Task directions: In the passage on mapping aquaculture from satellite imagery, what ultimately limits how often optical imagery can be sampled over time in South Asia?

Supplied text:
::::

The methods advanced in this study extend both the SAR-based methodology advocated by [25,62] and the optical understanding outlined by [20] and implemented in studies including [23,63]. To our knowledge, the extension of the spatial contiguity and patch size distribution analytic approach of [60] to aquaculture is novel. This approach is particularly interesting in the context of field-based studies such as [64], which present independent observations of size classes and the spatial distribution of ponds within administrative blocks. A particularly interesting avenue of future work could be to evaluate the feasibility of this approach in other mangrove-adjacent aquaculture systems—for instance, as studied by [65,66] in Latin America.
Moving forward, new data streams now available from both the public (e.g., ESA’s Sentinel 2) and private (e.g., Planet Inc., Victoria, BC, Canada) sectors have the capability to augment the Landsat record for continued monitoring efforts with enhanced spatial and temporal resolution. Despite these advances, however, the frequency of temporal sampling of optical imagery in South Asia is ultimately limited by cloud cover. Fundamental advances in land cover monitoring in monsoon-impacted field areas moving forward will require multisensor approaches that integrate passive optical imagery with SAR and thermal imaging, as well as field-based sensor networks.
Finally, the approach that we have developed for mapping standing water bodies on the basis of spatiotemporal characterization of the landscape is intentionally general. While our results apply specifically to one location, the fundamental physical principles that underlie our method can be easily ported to other landscapes where developing rigorous historical and current estimates of the spatial extent and size distribution of aquaculture is of interest. This is further enabled by the free global availability of decades of intercalibrated, geolocated multispectral satellite imagery at 30 m resolution from the Landsat program.

::::

Supplied information:
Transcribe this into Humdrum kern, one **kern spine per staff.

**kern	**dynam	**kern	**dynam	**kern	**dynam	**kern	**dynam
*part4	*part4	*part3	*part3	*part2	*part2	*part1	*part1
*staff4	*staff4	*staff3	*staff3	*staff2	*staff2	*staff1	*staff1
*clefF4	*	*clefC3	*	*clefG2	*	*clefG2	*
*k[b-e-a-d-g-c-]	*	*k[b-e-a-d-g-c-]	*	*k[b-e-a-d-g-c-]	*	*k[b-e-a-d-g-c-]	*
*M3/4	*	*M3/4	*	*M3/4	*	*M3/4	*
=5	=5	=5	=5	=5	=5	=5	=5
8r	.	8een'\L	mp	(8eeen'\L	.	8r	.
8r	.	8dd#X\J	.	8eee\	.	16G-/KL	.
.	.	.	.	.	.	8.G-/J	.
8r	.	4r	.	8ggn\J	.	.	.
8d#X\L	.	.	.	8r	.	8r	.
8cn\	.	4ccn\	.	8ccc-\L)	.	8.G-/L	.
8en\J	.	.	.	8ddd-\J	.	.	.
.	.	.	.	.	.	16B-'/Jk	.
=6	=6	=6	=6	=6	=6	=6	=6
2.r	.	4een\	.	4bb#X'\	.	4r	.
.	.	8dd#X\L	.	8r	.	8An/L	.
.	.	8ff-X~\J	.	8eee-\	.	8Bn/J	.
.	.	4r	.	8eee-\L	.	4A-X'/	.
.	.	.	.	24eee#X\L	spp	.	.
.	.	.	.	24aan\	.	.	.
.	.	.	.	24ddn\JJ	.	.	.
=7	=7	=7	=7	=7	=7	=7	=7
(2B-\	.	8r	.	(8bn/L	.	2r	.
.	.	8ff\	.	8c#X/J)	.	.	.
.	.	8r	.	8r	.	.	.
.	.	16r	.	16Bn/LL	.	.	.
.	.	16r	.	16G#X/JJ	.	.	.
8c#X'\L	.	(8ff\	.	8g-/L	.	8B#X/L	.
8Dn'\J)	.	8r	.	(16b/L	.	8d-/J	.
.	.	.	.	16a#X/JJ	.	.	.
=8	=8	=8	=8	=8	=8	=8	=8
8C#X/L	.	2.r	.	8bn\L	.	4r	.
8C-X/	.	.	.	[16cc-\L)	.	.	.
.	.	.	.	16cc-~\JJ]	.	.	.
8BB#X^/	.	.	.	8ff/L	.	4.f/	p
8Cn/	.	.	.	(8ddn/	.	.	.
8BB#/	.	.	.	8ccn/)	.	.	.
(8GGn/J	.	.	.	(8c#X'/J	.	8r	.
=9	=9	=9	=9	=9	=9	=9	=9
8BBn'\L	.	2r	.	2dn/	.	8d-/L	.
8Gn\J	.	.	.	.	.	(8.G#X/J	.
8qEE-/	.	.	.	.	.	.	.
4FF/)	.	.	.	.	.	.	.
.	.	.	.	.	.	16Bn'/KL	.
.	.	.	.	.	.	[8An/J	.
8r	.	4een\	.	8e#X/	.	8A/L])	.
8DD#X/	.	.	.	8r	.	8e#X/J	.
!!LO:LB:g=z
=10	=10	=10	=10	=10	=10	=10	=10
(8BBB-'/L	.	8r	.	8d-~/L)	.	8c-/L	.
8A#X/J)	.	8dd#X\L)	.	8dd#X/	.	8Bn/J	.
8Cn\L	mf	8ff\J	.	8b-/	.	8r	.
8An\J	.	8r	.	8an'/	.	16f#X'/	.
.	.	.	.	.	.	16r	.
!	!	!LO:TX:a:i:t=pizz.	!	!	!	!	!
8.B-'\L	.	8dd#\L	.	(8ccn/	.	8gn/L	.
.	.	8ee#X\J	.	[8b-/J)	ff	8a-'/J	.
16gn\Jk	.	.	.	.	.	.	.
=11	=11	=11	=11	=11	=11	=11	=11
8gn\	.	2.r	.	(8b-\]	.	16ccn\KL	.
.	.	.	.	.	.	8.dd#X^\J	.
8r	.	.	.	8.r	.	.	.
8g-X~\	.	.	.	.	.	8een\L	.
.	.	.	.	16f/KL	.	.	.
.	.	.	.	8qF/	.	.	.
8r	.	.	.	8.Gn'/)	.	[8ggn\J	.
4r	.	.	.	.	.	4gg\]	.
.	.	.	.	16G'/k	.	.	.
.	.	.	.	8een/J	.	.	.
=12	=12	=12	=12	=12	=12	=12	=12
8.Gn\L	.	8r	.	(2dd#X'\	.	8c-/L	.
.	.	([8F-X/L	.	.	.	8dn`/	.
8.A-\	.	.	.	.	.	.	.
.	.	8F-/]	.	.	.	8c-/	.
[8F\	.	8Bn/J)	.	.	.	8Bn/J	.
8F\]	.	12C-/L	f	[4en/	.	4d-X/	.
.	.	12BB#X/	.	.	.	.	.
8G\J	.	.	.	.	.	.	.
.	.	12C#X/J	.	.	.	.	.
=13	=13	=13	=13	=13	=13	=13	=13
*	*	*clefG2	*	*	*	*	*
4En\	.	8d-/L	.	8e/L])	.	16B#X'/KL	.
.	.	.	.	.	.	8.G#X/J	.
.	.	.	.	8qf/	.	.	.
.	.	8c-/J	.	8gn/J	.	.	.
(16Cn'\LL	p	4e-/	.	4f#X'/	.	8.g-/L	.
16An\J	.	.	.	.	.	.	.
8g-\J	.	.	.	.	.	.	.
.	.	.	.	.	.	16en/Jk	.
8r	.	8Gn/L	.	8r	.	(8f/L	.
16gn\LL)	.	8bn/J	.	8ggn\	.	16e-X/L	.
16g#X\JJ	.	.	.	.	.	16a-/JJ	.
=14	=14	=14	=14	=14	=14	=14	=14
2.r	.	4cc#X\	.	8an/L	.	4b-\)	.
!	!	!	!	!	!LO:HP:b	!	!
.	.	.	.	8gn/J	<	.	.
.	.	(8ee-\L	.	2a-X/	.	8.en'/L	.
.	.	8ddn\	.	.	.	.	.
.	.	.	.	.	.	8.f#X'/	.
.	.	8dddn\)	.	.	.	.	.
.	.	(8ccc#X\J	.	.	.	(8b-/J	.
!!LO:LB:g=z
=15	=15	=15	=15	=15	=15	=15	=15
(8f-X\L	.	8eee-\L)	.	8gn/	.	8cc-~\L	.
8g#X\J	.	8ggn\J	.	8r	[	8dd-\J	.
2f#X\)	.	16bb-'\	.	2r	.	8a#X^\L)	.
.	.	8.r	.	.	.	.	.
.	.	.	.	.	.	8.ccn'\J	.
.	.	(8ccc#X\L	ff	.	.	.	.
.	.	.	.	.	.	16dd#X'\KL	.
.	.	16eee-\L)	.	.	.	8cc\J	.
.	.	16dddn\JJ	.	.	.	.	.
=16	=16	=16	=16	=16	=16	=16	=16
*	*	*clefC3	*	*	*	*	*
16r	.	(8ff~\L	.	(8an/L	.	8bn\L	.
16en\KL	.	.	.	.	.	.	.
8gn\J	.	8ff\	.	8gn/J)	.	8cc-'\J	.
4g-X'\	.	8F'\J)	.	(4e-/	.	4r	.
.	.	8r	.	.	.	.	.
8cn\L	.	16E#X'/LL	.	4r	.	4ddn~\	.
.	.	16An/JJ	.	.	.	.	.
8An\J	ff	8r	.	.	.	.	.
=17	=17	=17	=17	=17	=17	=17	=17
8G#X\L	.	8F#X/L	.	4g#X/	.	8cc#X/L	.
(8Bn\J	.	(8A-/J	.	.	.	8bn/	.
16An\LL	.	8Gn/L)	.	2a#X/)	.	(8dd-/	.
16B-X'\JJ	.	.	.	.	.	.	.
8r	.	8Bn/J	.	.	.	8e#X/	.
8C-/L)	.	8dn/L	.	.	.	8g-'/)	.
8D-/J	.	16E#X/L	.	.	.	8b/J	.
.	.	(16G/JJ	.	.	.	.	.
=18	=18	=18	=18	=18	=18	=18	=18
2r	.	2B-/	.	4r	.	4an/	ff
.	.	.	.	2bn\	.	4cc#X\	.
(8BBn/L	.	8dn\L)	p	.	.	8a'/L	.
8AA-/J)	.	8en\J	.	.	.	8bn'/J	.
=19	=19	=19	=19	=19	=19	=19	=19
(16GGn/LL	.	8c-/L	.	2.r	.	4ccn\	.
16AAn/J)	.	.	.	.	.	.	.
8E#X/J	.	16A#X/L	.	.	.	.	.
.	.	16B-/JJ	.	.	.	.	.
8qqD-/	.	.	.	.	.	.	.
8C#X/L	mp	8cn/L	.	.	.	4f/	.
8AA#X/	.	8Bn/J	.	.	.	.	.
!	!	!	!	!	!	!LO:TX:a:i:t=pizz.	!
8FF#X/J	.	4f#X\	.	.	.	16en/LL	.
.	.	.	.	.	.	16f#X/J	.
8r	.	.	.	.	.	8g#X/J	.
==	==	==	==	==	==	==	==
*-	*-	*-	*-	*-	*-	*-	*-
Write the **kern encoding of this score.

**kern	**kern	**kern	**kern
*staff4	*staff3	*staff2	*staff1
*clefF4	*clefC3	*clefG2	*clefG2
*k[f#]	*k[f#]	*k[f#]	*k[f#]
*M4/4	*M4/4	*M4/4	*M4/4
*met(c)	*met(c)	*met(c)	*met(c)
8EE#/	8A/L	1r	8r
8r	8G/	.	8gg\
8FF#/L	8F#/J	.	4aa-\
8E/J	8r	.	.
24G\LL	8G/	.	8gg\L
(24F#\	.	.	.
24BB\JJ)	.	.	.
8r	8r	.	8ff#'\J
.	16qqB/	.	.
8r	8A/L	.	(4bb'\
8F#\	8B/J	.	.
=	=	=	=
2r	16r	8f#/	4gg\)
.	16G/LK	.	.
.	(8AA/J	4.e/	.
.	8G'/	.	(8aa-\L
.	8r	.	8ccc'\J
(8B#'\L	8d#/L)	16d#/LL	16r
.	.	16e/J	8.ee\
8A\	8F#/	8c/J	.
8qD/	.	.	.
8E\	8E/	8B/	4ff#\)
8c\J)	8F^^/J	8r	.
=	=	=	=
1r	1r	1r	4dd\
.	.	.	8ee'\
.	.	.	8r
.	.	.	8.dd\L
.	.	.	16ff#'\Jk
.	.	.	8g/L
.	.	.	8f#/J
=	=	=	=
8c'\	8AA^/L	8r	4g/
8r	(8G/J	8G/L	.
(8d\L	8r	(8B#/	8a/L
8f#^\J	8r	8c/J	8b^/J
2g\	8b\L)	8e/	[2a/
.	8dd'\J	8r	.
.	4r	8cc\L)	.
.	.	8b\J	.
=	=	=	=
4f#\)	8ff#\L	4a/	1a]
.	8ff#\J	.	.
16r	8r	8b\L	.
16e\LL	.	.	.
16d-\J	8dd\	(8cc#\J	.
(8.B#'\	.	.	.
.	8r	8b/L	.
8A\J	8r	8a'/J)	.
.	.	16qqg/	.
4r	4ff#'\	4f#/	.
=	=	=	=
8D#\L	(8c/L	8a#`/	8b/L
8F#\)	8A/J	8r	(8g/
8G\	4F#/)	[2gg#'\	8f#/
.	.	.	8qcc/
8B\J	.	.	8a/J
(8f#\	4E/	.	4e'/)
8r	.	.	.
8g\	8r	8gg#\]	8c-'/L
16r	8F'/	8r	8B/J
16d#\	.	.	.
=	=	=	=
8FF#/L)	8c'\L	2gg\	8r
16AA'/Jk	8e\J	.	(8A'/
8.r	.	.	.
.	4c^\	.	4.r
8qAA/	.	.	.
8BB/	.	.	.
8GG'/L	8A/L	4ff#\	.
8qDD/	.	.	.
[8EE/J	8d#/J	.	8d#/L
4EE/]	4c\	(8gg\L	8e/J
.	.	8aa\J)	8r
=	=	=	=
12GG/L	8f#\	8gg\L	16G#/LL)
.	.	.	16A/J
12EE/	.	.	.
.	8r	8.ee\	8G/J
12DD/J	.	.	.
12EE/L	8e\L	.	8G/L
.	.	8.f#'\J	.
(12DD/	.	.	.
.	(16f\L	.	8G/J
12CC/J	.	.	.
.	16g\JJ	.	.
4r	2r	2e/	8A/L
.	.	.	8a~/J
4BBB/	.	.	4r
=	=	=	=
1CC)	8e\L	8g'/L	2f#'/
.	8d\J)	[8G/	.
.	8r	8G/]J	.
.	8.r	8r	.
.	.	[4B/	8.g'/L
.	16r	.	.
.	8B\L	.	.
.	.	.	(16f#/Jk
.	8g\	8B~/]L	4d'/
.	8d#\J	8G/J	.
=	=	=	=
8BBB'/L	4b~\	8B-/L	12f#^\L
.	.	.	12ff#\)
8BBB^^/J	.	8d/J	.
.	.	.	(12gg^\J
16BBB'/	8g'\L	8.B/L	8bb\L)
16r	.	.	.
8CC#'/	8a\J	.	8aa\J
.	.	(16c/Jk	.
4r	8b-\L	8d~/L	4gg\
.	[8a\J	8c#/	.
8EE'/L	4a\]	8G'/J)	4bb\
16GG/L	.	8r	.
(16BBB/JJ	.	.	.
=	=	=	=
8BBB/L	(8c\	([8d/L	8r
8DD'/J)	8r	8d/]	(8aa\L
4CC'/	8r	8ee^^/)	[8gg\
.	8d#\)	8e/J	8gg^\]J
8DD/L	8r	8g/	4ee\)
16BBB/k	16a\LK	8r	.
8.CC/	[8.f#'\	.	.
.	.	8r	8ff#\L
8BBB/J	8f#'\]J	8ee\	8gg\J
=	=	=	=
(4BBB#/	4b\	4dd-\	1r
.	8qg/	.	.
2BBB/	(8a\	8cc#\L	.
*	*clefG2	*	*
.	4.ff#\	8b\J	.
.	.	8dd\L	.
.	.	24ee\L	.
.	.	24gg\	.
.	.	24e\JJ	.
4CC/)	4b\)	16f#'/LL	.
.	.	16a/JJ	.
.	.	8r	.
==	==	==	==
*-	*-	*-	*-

::::

Response area: Cloud cover.